13 min read

Niche Quantification with Ecospat and Terra

§r §sdm

Introduction

This is an update of my previous ecospat tutorial. Spatial analysis in R is shifting to terra and sf as the primary packages, so I’ve translated my old, raster-based tutorial to the new workflow. I also took this opportunity to clean up and extend the original tutorial.

See the RSpatial tutorial for a more detailed introduction/overview of using terra for GIS/spatial analysis.

Note this analysis depends on the ecospat package, and as of 2023-07-28 ecospat doesn’t support the spatial objects produced by terra. There are a couple of work-arounds in the code below to account for this. I’ll update the code once ecospat is fully compatible with terra

UPDATE 2024-05-10 ecospat has now been updated to use the terra package for spatial analysis. The code here has been updated to reflect this. Thank you to Lin Lin at Yunan University for bringing this to my attention!

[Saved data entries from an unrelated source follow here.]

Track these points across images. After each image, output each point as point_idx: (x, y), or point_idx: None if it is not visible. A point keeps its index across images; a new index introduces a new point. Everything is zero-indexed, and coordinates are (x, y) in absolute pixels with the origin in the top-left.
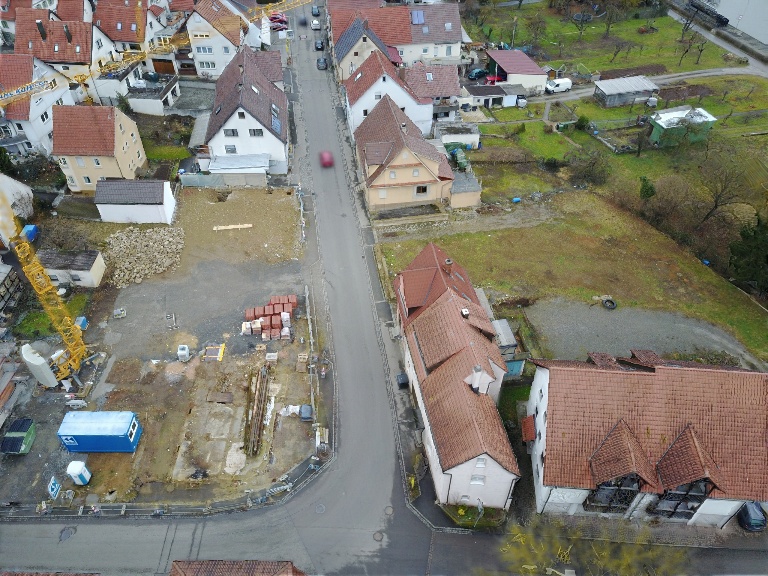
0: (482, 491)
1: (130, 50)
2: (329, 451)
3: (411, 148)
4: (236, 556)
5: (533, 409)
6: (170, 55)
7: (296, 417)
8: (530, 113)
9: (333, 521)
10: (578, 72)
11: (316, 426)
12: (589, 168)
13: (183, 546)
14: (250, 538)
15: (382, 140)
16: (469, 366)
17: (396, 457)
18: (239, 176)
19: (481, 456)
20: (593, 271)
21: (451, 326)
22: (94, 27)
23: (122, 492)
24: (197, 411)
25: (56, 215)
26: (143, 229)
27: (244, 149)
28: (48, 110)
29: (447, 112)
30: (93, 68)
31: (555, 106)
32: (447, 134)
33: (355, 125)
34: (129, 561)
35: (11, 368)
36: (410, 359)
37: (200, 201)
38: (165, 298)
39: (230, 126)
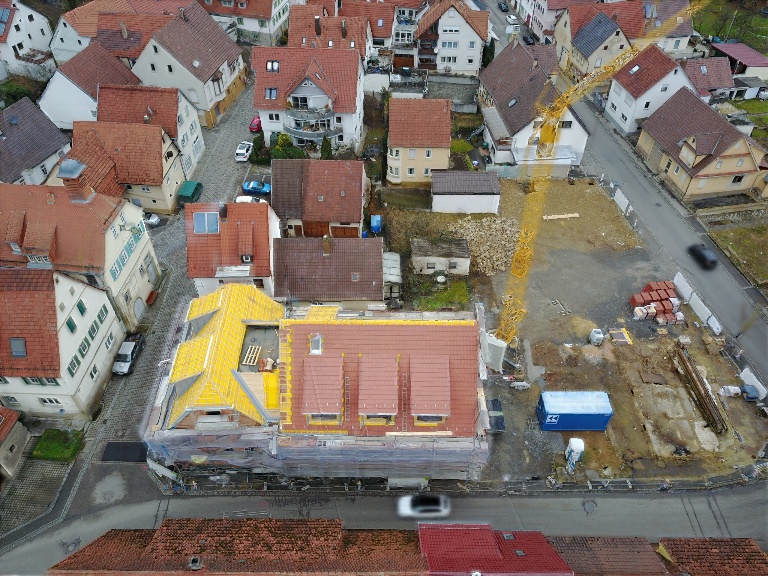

The ecospat package (Cola et al. 2017) provides code to quantify and compare the environmental and geographic niche of two species, or of the same species in different contexts (e.g., in its native and invaded ranges). The included vignette explains how to do such analyses.

However, the vignette assumes you already have a matrix of occurrence records, along with the climate data for each of those records. In our work, we typically have to construct those matrices from observation data (herbarium records, iNaturalist observations, etc) and climate rasters (e.g. Fick and Hijmans 2017). This short tutorial will walk through the steps necessary to do this.

Required Packages

In addition to ecospat, we’ll use terra (Hijmans 2023) to download WorldClim (Fick and Hijmans 2017) rasters, and manipulate the spatial data; rgbif (Chamberlain et al. 2021) to download GBIF records, geodata (Hijmans et al. 2023) to get a world basemap for plots, and ade4 (Thioulouse et al. 2018) to perform the principal components analysis of the climate data.

library(ecospat)
library(terra)
library(rgbif)
library(geodata)
library(ade4)

Getting Data

GBIF Occurrence Data

We’ll start by sourcing our data. For observations, let’s take a look at Purple Loosestrife, a wetland species that is native to Europe, and invasive in North America. For actual research work, I normally download the files directly from GBIF, and examine them carefully to check for errors or missing data. For this demo we’ll use the rgbif package to download the data directly into R, and we’ll assume there are no problems with the data that need to be corrected.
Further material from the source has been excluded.